The State Bank of Vietnam, created in 1951, was the central bank of issue for the DRV, with numerous branches throughout the territory and an extensive agricultural and industrial loan service; in 1976, it became the central bank of the SRV. Foreign exchange is regulated by the Foreign Trade Bank. The Bank for Agricultural Development provides loans to the agricultural and fishing sectors.
Financial chaos became a constant threat during the final years of the RVN. The National Bank of Vietnam (NBV), established in 1954, was the sole authority for issuing notes, controlling credit, and supervising the formation of new banks and changes in banking establishments.
In early May 1975, shortly after the fall of Saigon, the new revolutionary regime announced the temporary closure of all banks in the south, although the RVN piaster continued to circulate as the only legal tender. Two months later, the National Bank of Vietnam was reopened under new management. Stringent regulations were announced to control inflation and limit currency accumulation. All private Vietnamese and foreign banks were closed in 1976. By then, the Hanoi regime had ordered a complete withdrawal from circulation of the RVN currency and its replacement by the dong, in use in the north.
Since the banking reorganization of July 1988, but particularly since 1992, Vietnam has moved to a diversified system in which state-owned joint-stock, joint-venture, and foreign banks provide services to a broader customer base. The first foreign representative bank office arrived in 1989. In 1992, foreign banks were granted permission to open full commercial branches. The government set up the Bank for the Poor in 1995, and gave it the task of lending to "the poor living in underprivileged areas." As of December 1998, in addition to four state-owned commercial banks, there were numerous joint-stock banks, foreign bank branches, joint-venture banks and foreign banks with representative offices. Foreign banks only recognize three of the joint-stock banks as viable partners, however.

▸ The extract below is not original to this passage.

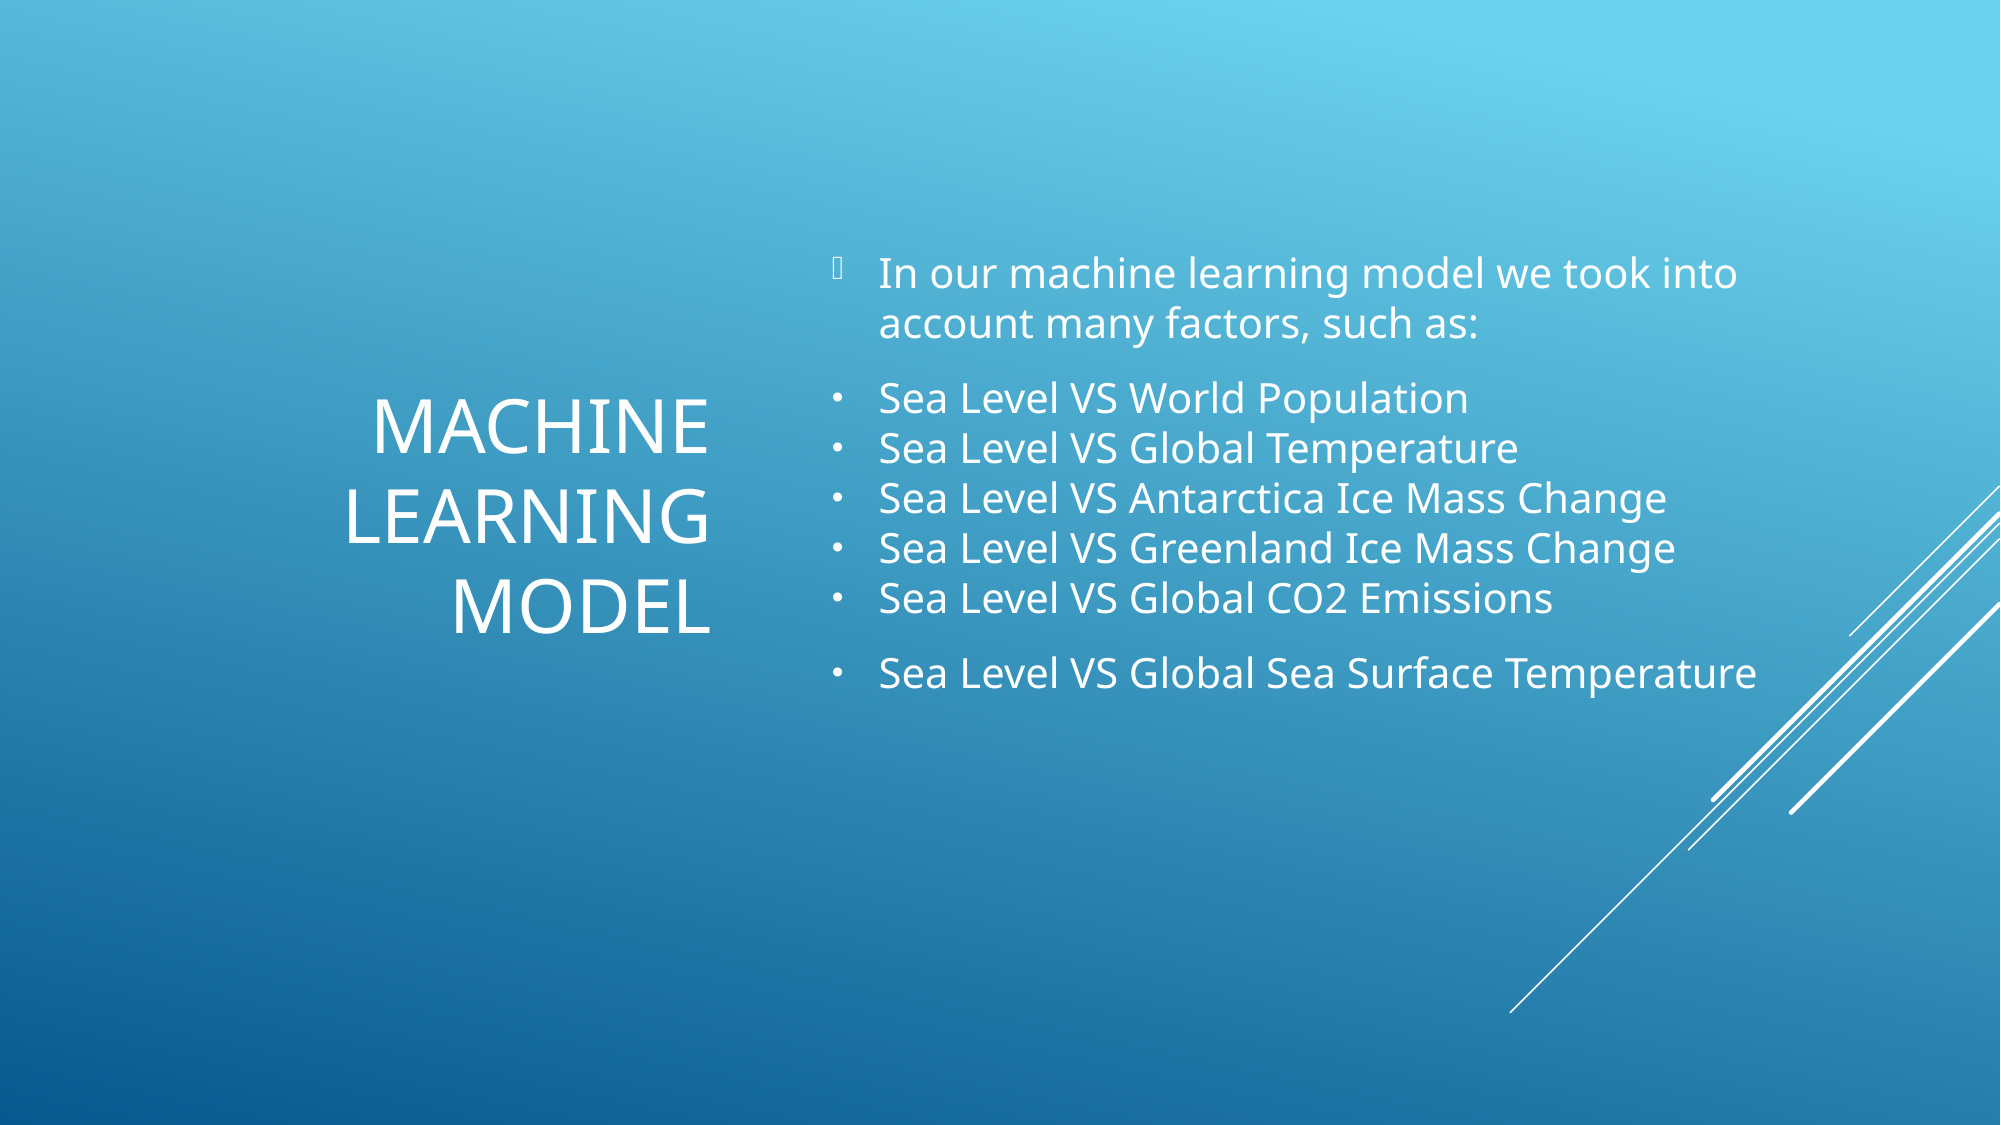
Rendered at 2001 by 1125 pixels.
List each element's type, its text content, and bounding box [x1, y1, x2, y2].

list In our machine learning model we took into account many factors, such as: Sea Level VS World Population Sea Level VS Global Temperature Sea Level VS Antarctica Ice Mass Change Sea Level VS Greenland Ice Mass Change Sea Level VS Global CO2 Emissions Sea Level VS Global Sea Surface Temperature [816, 112, 1849, 915]
title Machine Learning Model [112, 112, 727, 915]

The state banks still dominate the system, state enterprises are still the main borrowers, and their lending is still predominantly short-term because of the skewed interest rate structure. These banks are the Bank of Foreign Trade (Vietcombank), the Vietnam Industrial and Commercial Bank (Incombank), the Vietnam Bank for Agriculture and Rural Development (BARD), and the Vietnam Bank for Investment and Development (BIDV).
Two banking decrees, issued in October 1990 and governing respectively commercial banks, credit cooperatives and other financial institutions, and the State Bank, aimed to regulate the financial system more strictly. Credit cooperatives had to be licensed by the State Bank rather than by local People's Committees. The first decree also gave the state commercial banks greater autonomy, and permitted them to compete with each other and to seek capital from sources other than the state. The second decree introduced new instruments through which the State Bank could control the banking sector, including open-market operations and varying reserve requirements and discount rates.
Despite these changes, the banking system is in poor health. Public confidence in the system remains low. Only 4% of all potential holders of accounts have actually opened one. There were only 10,000 bank accounts in the entire country of 80 million people in 2002. As of 2002, the Vietnam banking system had gained little international confidence, although international audit standards are beginning to be implemented. Loan fraud investigations and low loan liquidity have brought bank finances under scrutiny. The International Monetary Fund reports that in 2001, currency and demand deposits—an aggregate commonly known as M1—were equal to $7.6 billion. In that same year, M2—an aggregate equal to M1 plus savings deposits, small time deposits, and money market mutual funds—was $17.1 billion. The discount rate, the interest rate at which the central bank lends to financial institutions in the short term, was 4.8%.
In July of 2000, the Vietnam Stock Exchange opened its doors for the first time.